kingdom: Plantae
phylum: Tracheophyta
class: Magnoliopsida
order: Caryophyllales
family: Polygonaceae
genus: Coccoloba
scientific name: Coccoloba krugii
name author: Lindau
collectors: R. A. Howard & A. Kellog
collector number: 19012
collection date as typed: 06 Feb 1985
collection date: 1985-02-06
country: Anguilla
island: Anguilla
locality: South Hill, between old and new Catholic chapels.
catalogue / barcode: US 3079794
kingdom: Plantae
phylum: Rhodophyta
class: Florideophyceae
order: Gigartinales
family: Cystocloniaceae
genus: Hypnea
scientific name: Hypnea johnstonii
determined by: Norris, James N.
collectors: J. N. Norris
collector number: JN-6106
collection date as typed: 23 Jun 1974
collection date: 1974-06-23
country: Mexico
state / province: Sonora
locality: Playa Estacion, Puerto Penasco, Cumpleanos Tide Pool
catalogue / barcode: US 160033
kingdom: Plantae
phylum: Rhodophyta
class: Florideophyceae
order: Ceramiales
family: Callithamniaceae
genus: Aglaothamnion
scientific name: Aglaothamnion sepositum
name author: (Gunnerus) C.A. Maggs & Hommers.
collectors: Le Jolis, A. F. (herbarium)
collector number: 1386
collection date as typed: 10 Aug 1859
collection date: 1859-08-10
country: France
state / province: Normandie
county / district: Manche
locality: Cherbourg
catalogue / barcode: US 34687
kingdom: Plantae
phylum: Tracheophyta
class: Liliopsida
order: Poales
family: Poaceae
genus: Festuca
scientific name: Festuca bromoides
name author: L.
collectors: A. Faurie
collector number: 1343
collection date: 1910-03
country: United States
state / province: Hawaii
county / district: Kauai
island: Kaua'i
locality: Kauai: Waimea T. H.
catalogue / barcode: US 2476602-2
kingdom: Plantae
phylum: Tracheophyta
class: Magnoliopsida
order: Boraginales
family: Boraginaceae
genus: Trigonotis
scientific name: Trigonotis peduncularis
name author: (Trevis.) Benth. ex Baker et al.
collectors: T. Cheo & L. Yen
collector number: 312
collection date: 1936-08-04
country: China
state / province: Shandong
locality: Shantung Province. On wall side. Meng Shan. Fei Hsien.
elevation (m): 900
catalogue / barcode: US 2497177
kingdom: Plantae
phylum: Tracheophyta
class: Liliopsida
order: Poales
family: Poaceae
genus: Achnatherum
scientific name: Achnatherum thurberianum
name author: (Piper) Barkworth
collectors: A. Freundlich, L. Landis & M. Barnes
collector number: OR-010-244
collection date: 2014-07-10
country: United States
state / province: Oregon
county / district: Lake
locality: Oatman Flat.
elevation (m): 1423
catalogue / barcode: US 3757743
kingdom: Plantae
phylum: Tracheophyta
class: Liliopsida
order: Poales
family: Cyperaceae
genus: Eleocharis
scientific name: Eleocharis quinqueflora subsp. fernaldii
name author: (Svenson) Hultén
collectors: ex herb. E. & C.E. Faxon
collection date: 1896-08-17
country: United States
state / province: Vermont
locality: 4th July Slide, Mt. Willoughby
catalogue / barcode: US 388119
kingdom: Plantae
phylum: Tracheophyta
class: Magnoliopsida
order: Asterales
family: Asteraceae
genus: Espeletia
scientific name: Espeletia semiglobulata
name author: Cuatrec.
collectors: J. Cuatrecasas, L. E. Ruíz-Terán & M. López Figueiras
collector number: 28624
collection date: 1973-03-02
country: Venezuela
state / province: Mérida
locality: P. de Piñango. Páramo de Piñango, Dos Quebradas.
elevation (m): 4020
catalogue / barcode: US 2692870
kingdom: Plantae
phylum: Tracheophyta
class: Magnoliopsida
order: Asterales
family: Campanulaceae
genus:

* **What you should do**: Copy out every line of all the items above, changing nothing.

* **Answer for this exercise**:
kingdom: Plantae
phylum: Tracheophyta
class: Magnoliopsida
order: Caryophyllales
family: Polygonaceae
genus: Coccoloba
scientific name: Coccoloba krugii
name author: Lindau
collectors: R. A. Howard & A. Kellog
collector number: 19012
collection date as typed: 06 Feb 1985
collection date: 1985-02-06
country: Anguilla
island: Anguilla
locality: South Hill, between old and new Catholic chapels.
catalogue / barcode: US 3079794
kingdom: Plantae
phylum: Rhodophyta
class: Florideophyceae
order: Gigartinales
family: Cystocloniaceae
genus: Hypnea
scientific name: Hypnea johnstonii
determined by: Norris, James N.
collectors: J. N. Norris
collector number: JN-6106
collection date as typed: 23 Jun 1974
collection date: 1974-06-23
country: Mexico
state / province: Sonora
locality: Playa Estacion, Puerto Penasco, Cumpleanos Tide Pool
catalogue / barcode: US 160033
kingdom: Plantae
phylum: Rhodophyta
class: Florideophyceae
order: Ceramiales
family: Callithamniaceae
genus: Aglaothamnion
scientific name: Aglaothamnion sepositum
name author: (Gunnerus) C.A. Maggs & Hommers.
collectors: Le Jolis, A. F. (herbarium)
collector number: 1386
collection date as typed: 10 Aug 1859
collection date: 1859-08-10
country: France
state / province: Normandie
county / district: Manche
locality: Cherbourg
catalogue / barcode: US 34687
kingdom: Plantae
phylum: Tracheophyta
class: Liliopsida
order: Poales
family: Poaceae
genus: Festuca
scientific name: Festuca bromoides
name author: L.
collectors: A. Faurie
collector number: 1343
collection date: 1910-03
country: United States
state / province: Hawaii
county / district: Kauai
island: Kaua'i
locality: Kauai: Waimea T. H.
catalogue / barcode: US 2476602-2
kingdom: Plantae
phylum: Tracheophyta
class: Magnoliopsida
order: Boraginales
family: Boraginaceae
genus: Trigonotis
scientific name: Trigonotis peduncularis
name author: (Trevis.) Benth. ex Baker et al.
collectors: T. Cheo & L. Yen
collector number: 312
collection date: 1936-08-04
country: China
state / province: Shandong
locality: Shantung Province. On wall side. Meng Shan. Fei Hsien.
elevation (m): 900
catalogue / barcode: US 2497177
kingdom: Plantae
phylum: Tracheophyta
class: Liliopsida
order: Poales
family: Poaceae
genus: Achnatherum
scientific name: Achnatherum thurberianum
name author: (Piper) Barkworth
collectors: A. Freundlich, L. Landis & M. Barnes
collector number: OR-010-244
collection date: 2014-07-10
country: United States
state / province: Oregon
county / district: Lake
locality: Oatman Flat.
elevation (m): 1423
catalogue / barcode: US 3757743
kingdom: Plantae
phylum: Tracheophyta
class: Liliopsida
order: Poales
family: Cyperaceae
genus: Eleocharis
scientific name: Eleocharis quinqueflora subsp. fernaldii
name author: (Svenson) Hultén
collectors: ex herb. E. & C.E. Faxon
collection date: 1896-08-17
country: United States
state / province: Vermont
locality: 4th July Slide, Mt. Willoughby
catalogue / barcode: US 388119
kingdom: Plantae
phylum: Tracheophyta
class: Magnoliopsida
order: Asterales
family: Asteraceae
genus: Espeletia
scientific name: Espeletia semiglobulata
name author: Cuatrec.
collectors: J. Cuatrecasas, L. E. Ruíz-Terán & M. López Figueiras
collector number: 28624
collection date: 1973-03-02
country: Venezuela
state / province: Mérida
locality: P. de Piñango. Páramo de Piñango, Dos Quebradas.
elevation (m): 4020
catalogue / barcode: US 2692870
kingdom: Plantae
phylum: Tracheophyta
class: Magnoliopsida
order: Asterales
family: Campanulaceae
genus:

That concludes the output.